Lei 10.406/2002 – Acesso em 02/03/2026
O Art. 1.262 do Código Civil de 2002 estabelece uma importante remissão normativa, determinando a aplicação subsidiária dos arts. 1.243 e 1.244 à usucapião de coisas móveis. Este dispositivo, embora conciso, é fundamental para a compreensão do instituto, pois integra as regras gerais da usucapião de bens imóveis ao regime jurídico da usucapião mobiliária, preenchendo lacunas e conferindo maior segurança jurídica. A usucapião, em sua essência, representa um modo originário de aquisição da propriedade pela posse prolongada, pacífica e ininterrupta, com animus domini.
A remissão ao Art. 1.243 do Código Civil implica que o possuidor pode acrescentar à sua posse a dos seus antecessores, contanto que todas as posses sejam contínuas e pacíficas.
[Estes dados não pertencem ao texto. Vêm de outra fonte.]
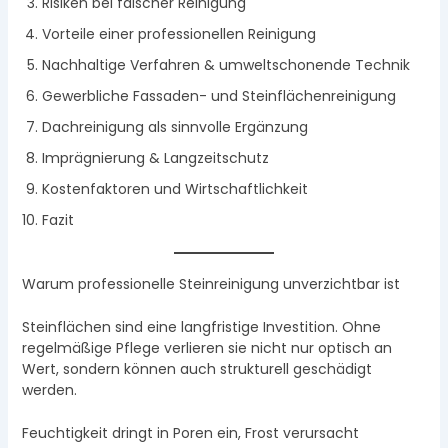
Risiken bei falscher Reinigung
Vorteile einer professionellen Reinigung
Nachhaltige Verfahren & umweltschonende Technik
Gewerbliche Fassaden- und Steinflächenreinigung
Dachreinigung als sinnvolle Ergänzung
Imprägnierung & Langzeitschutz
Kostenfaktoren und Wirtschaftlichkeit
Fazit
Warum professionelle Steinreinigung unverzichtbar ist
Steinflächen sind eine langfristige Investition. Ohne
regelmäßige Pflege verlieren sie nicht nur optisch an
Wert, sondern können auch strukturell geschädigt
werden.
Feuchtigkeit dringt in Poren ein, Frost verursacht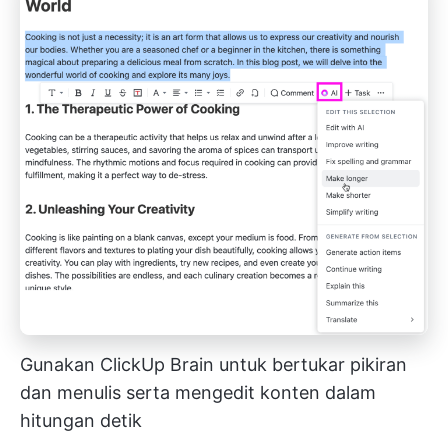
Gunakan ClickUp Brain untuk bertukar pikiran
dan menulis serta mengedit konten dalam
hitungan detik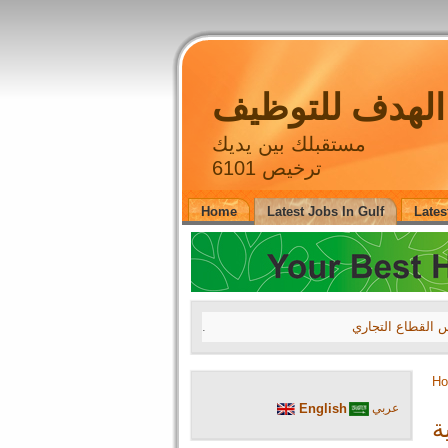
لهدف للتوظيف
مستقبلك بين يديك
ترخيص 6101
Home
Latest Jobs In Gulf
Lates
.
27 July 2026 16
H
A leading compa
عربي
English
A leading compa
ة
A leading compa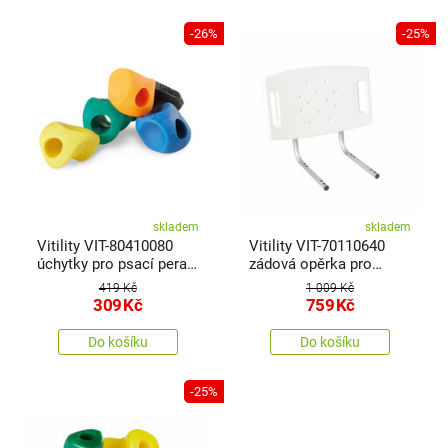
-26%
-25%
skladem
skladem
Vitility VIT-80410080
Vitility VIT-70110640
úchytky pro psací pera,
zádová opěrka pro
malé
koupelnové sedátko
419 Kč
1 009 Kč
309
Kč
759
Kč
Do košíku
Do košíku
-25%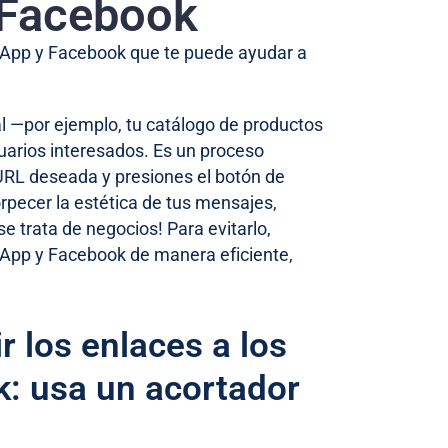
 Facebook
tsApp y Facebook que te puede ayudar a
ital —por ejemplo, tu catálogo de productos
usuarios interesados. Es un proceso
a URL deseada y presiones el botón de
rpecer la estética de tus mensajes,
e trata de negocios! Para evitarlo,
sApp y Facebook de manera eficiente,
r los enlaces a los
: usa un acortador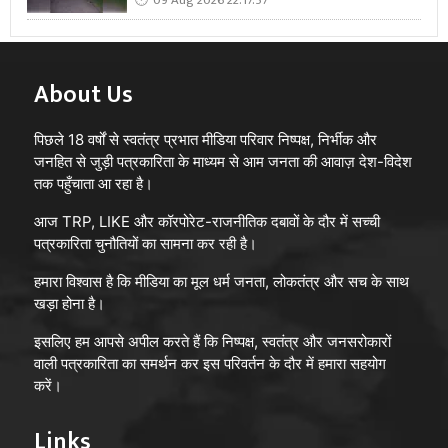
09 Aug 2026 22:17:57
About Us
पिछले 18 वर्षों से स्वतंत्र प्रभात मीडिया परिवार निष्पक्ष, निर्भीक और
जनहित से जुड़ी पत्रकारिता के माध्यम से आम जनता की आवाज़ देश-विदेश
तक पहुँचाता आ रहा है।
आज TRP, LIKE और कॉरपोरेट-राजनीतिक दबावों के दौर में सच्ची
पत्रकारिता चुनौतियों का सामना कर रही है।
हमारा विश्वास है कि मीडिया का मूल धर्म जनता, लोकतंत्र और सच के साथ
खड़ा होना है।
इसलिए हम आपसे अपील करते हैं कि निष्पक्ष, स्वतंत्र और जनसरोकारों
वाली पत्रकारिता का समर्थन कर इस परिवर्तन के दौर में हमारा सहयोग
करें।
Links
Esta regra é crucial para a contagem do prazo aquisitivo, especialmente em casos de usucapião extraordinária ou ordinária de bens móveis, permitindo a soma de posses para atingir o lapso temporal exigido. Já a aplicação do Art. 1.244 estende à usucapião de bens móveis a causa interruptiva do prazo prescricional, qual seja, a propositura de ação que conteste a posse ou o direito do possuidor. Conforme análises realizadas pelo sistema de inteligência artificial jurídica Redizz, que mapeia a legislação brasileira, a interrupção da prescrição aquisitiva é um ponto de controvérsia frequente, exigindo atenção redobrada dos advogados na análise dos fatos.
Na prática advocatícia, a interpretação desses dispositivos é vital. A possibilidade de accessio possessionis (Art. 1.243) permite que o advogado construa uma tese de usucapião de bem móvel mesmo quando seu cliente não detém a posse pelo tempo integral exigido, desde que comprove a cadeia possessória. Por outro lado, o Art. 1.244 serve como um alerta para a defesa, indicando que a mera propositura de uma ação reivindicatória ou possessória pode ser suficiente para obstar a aquisição da propriedade por usucapião, desde que a interrupção seja devidamente arguida e comprovada. A jurisprudência tem consolidado o entendimento de que a interrupção se opera com o despacho do juiz que ordena a citação, se esta for efetivada nos prazos legais.
As discussões doutrinárias giram em torno da extensão da aplicação desses artigos, especialmente quanto à natureza da posse e aos requisitos específicos para cada modalidade de usucapião mobiliária (ordinária e extraordinária). A boa-fé e o justo título, elementos da usucapião ordinária (Art. 1.260), devem ser analisados em conjunto com a possibilidade de soma de posses, gerando complexas análises probatórias. A usucapião de bens móveis, embora menos comum que a imobiliária, possui relevância prática em situações como a aquisição de veículos, obras de arte ou outros bens de valor significativo, onde a prova da posse e de seus atributos é crucial para o sucesso da demanda.